When it comes to bar noise, Capt. Pyle maintains that the only way a bar may get a citation for noise is if tenants living above called it in. However, since the department’s focus right now is maintaining silence in possibly residential areas, bar noise isn’t a top priority.

Manager of Broney’s Alumni Bar Kyle Paradise wasn’t even aware that Court Street and bars fell under the noise ordinance’s jurisdiction.

“We’ve never had issue with the police, or people complaining about noise coming from us,” Paradise said. “I think it would be near impossible for police to ever be able to control the volume of Court when the bars close at 2 a.m., there are just way too many people.”

Chairman of Athens Safety Committee Sherry Coon said that there may be another committee formed regarding noise within the uptown area in the future.

“I view Court Street as a different problem, since we receive complaints about noise from residents living in streets a fair distance from the bar area,” Coon said. “Because of the geography of Athens, the noise reverberates off the mountains and lands somewhere else.

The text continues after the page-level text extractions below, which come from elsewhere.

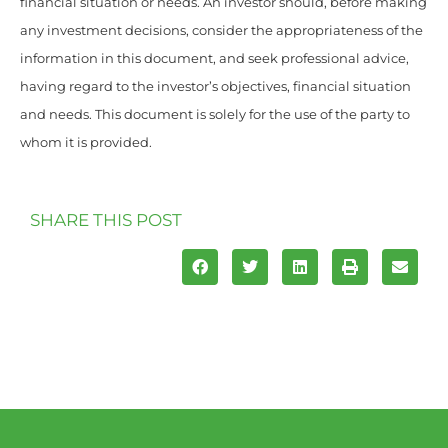
financial situation or needs. An investor should, before making
any investment decisions, consider the appropriateness of the
information in this document, and seek professional advice,
having regard to the investor’s objectives, financial situation
and needs. This document is solely for the use of the party to
whom it is provided.
SHARE THIS POST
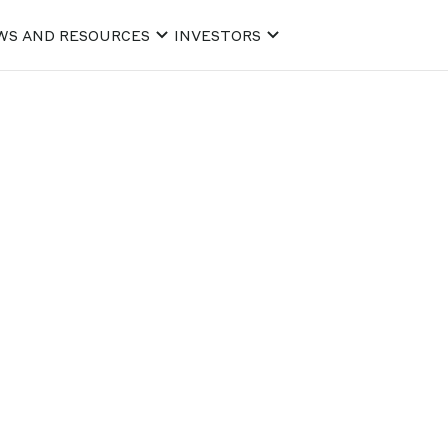
WS AND RESOURCES
INVESTORS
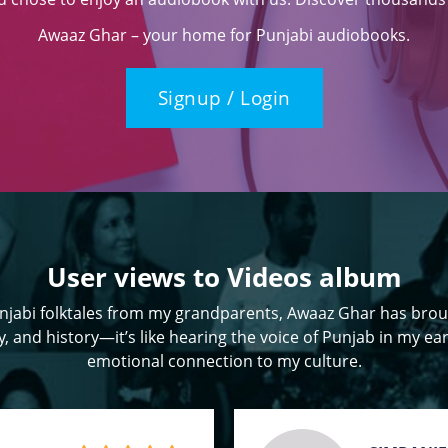
Awaaz Ghar – your home for Punjabi audiobooks.
Signup / Login
User views to Videos album
jabi folktales from my grandparents, Awaaz Ghar has brou
, and history—it’s like hearing the voice of Punjab in my ear
emotional connection to my culture.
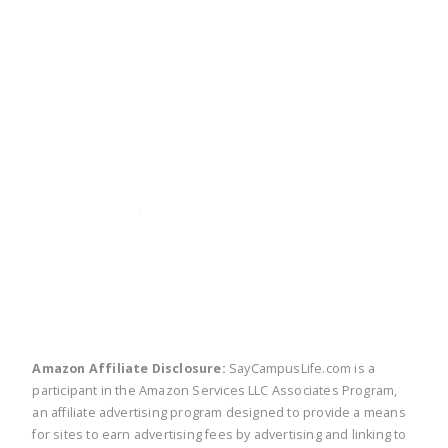
twitter
facebook
linkedin
pinte
Amazon Affiliate Disclosure:
SayCampusLife.com is a
participant in the Amazon Services LLC Associates Program,
an affiliate advertising program designed to provide a means
for sites to earn advertising fees by advertising and linking to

We didn’t even discuss uptown when we considered the new ordinance, because it’s seems like a problem above us. ”

For students living on Court Street trying to get work accomplished during the weekend, Athens Mayor Paul Wiehl didn’t offer much sympathy when asked what could be done for uptown residents upset by noise.

“Court Street is the heart of this town on the weekends, and any student that’s been here for a week knows that,” Wiehl said. “It’s a give and take situation if you’re going to live there and that is why the police are taking the action in more residential areas, in hopes of regulating areas where it is actually possible to regulate.”

Even with blaring music, sirens, traffic and drunk banter at all hours in the morning, some students love living on Court Street and are not disheartened by the lack of enforcement of the noise ordinance.

“I can go on my fire escape and people-watch Court Street while looking at the mountains simultaneously,” junior Katelyn Sierzputowski said. “This is the only opportunity I’ll have to be a resident in a city area where the residents are preponderantly my age. Yes it’s obnoxiously loud, but it’s an experience, and I’d prefer it stay the way it is than be quiet.”

Students flock to Court Street when the weekend rolls around or big news hits.